→ THE PROBLEM:
Copy out each of the following lines with no changes at all.

→ RECORDS TO PROCESS:
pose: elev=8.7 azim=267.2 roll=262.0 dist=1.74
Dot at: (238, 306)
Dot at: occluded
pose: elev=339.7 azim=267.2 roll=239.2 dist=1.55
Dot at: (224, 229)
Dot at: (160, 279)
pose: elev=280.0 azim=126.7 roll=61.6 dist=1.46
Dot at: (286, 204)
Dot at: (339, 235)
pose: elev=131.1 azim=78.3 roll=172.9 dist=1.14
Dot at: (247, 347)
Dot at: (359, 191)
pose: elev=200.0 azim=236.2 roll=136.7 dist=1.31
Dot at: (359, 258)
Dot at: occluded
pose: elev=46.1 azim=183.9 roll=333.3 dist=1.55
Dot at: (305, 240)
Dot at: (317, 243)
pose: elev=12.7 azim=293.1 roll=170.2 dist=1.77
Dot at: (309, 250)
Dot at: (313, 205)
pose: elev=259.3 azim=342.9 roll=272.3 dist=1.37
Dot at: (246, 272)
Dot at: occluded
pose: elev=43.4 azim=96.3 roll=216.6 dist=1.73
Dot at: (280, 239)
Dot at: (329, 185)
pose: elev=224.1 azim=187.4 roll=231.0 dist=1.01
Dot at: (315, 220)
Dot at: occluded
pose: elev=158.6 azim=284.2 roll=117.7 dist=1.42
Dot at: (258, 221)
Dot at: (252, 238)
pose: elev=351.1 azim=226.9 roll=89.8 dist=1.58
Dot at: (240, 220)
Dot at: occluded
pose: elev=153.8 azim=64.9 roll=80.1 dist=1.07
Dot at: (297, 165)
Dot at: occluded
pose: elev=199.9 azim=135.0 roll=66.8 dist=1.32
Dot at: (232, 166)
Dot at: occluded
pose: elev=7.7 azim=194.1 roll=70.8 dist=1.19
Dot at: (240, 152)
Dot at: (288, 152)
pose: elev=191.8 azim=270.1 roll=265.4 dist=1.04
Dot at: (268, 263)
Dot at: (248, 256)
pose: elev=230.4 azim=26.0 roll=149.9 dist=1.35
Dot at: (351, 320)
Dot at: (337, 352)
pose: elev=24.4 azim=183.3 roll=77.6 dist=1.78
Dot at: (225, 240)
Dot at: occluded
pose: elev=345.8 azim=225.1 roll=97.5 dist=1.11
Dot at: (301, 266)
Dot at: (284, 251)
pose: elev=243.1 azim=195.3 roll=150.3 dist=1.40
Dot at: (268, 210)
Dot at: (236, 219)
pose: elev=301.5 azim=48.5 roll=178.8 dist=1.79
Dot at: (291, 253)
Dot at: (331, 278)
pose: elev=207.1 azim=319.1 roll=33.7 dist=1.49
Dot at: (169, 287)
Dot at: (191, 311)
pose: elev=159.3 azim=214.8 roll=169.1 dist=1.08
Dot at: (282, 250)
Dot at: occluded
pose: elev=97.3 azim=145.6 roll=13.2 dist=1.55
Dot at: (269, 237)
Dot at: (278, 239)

→ RESPONSE:
pose: elev=8.7 azim=267.2 roll=262.0 dist=1.74
Dot at: (238, 306)
Dot at: occluded
pose: elev=339.7 azim=267.2 roll=239.2 dist=1.55
Dot at: (224, 229)
Dot at: (160, 279)
pose: elev=280.0 azim=126.7 roll=61.6 dist=1.46
Dot at: (286, 204)
Dot at: (339, 235)
pose: elev=131.1 azim=78.3 roll=172.9 dist=1.14
Dot at: (247, 347)
Dot at: (359, 191)
pose: elev=200.0 azim=236.2 roll=136.7 dist=1.31
Dot at: (359, 258)
Dot at: occluded
pose: elev=46.1 azim=183.9 roll=333.3 dist=1.55
Dot at: (305, 240)
Dot at: (317, 243)
pose: elev=12.7 azim=293.1 roll=170.2 dist=1.77
Dot at: (309, 250)
Dot at: (313, 205)
pose: elev=259.3 azim=342.9 roll=272.3 dist=1.37
Dot at: (246, 272)
Dot at: occluded
pose: elev=43.4 azim=96.3 roll=216.6 dist=1.73
Dot at: (280, 239)
Dot at: (329, 185)
pose: elev=224.1 azim=187.4 roll=231.0 dist=1.01
Dot at: (315, 220)
Dot at: occluded
pose: elev=158.6 azim=284.2 roll=117.7 dist=1.42
Dot at: (258, 221)
Dot at: (252, 238)
pose: elev=351.1 azim=226.9 roll=89.8 dist=1.58
Dot at: (240, 220)
Dot at: occluded
pose: elev=153.8 azim=64.9 roll=80.1 dist=1.07
Dot at: (297, 165)
Dot at: occluded
pose: elev=199.9 azim=135.0 roll=66.8 dist=1.32
Dot at: (232, 166)
Dot at: occluded
pose: elev=7.7 azim=194.1 roll=70.8 dist=1.19
Dot at: (240, 152)
Dot at: (288, 152)
pose: elev=191.8 azim=270.1 roll=265.4 dist=1.04
Dot at: (268, 263)
Dot at: (248, 256)
pose: elev=230.4 azim=26.0 roll=149.9 dist=1.35
Dot at: (351, 320)
Dot at: (337, 352)
pose: elev=24.4 azim=183.3 roll=77.6 dist=1.78
Dot at: (225, 240)
Dot at: occluded
pose: elev=345.8 azim=225.1 roll=97.5 dist=1.11
Dot at: (301, 266)
Dot at: (284, 251)
pose: elev=243.1 azim=195.3 roll=150.3 dist=1.40
Dot at: (268, 210)
Dot at: (236, 219)
pose: elev=301.5 azim=48.5 roll=178.8 dist=1.79
Dot at: (291, 253)
Dot at: (331, 278)
pose: elev=207.1 azim=319.1 roll=33.7 dist=1.49
Dot at: (169, 287)
Dot at: (191, 311)
pose: elev=159.3 azim=214.8 roll=169.1 dist=1.08
Dot at: (282, 250)
Dot at: occluded
pose: elev=97.3 azim=145.6 roll=13.2 dist=1.55
Dot at: (269, 237)
Dot at: (278, 239)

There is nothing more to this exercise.